In English, a guide a person who advises or shows the way to others.  I was wondering how to say guide in the Filipino language.  My best guess is that it could be one of these words: gabay, patnubay, ituro, tagaakay, giya.  Please let me know the correct answer.  Thank you very much for your attention to this matter.  I look forward to your response.


----------



## mimaroza

Gabay could mean an actual guide or person. Patnubay is more guidance and advice.


----------



## DotterKat

"To guide" can have different meanings and the appropriate Tagalog word depends on the context.

In a moral or ethical sense, _patnubay_ would be appropriate.

_Diyos ang kaniyang patnubay sa buhay_ (God is his guide in life).

In the sense of serving as a guide or model, _huwaran_ would be applicable.

_Siya ay ang huwaran ng mabuting ama_ (He is the model / guide of a good father).

In the context of precepts to follow, you could use _gabay_.

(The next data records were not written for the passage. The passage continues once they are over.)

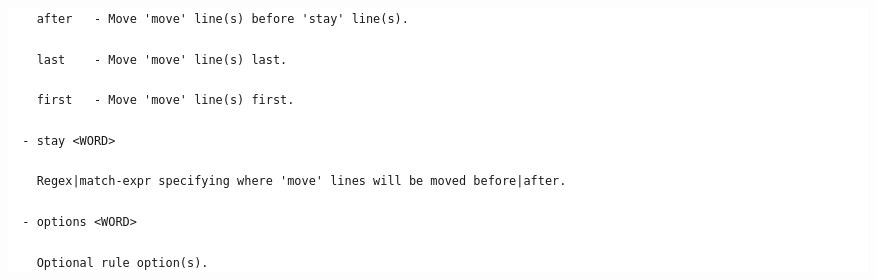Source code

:         after   - Move 'move' line(s) before 'stay' line(s).

        last    - Move 'move' line(s) last.

        first   - Move 'move' line(s) first.

      - stay <WORD>

        Regex|match-expr specifying where 'move' lines will be moved before|after.

      - options <WORD>

        Optional rule option(s).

_Ayon sa mga gabay tungo sa mabuting kalusugan, dapat nating panatilihing malinis ang ating kapaligiran, kumain ng mga sariwang gulay at mag-ehersisyo araw-araw _(According to the guidelines for maintaining good health, we should keep our surroundings clean, eat plenty of fresh vegetables and exercise daily).

When speaking of a teacher or instructor who gives specific steps to follow, you could use _tagapagturo_.

_Siya ang tagapagturo ng wastong pagpapatakbo ng makinang iyan_ (He is the guide / teacher to the proper operation of that machine).

There are many other applicable words, according to context. Also, the Tagalog words I mentioned can be applied to alternate contexts. For instance, either _huwaran_ or _tagapaturo_ can be easily applied to a moral or ethical context.


----------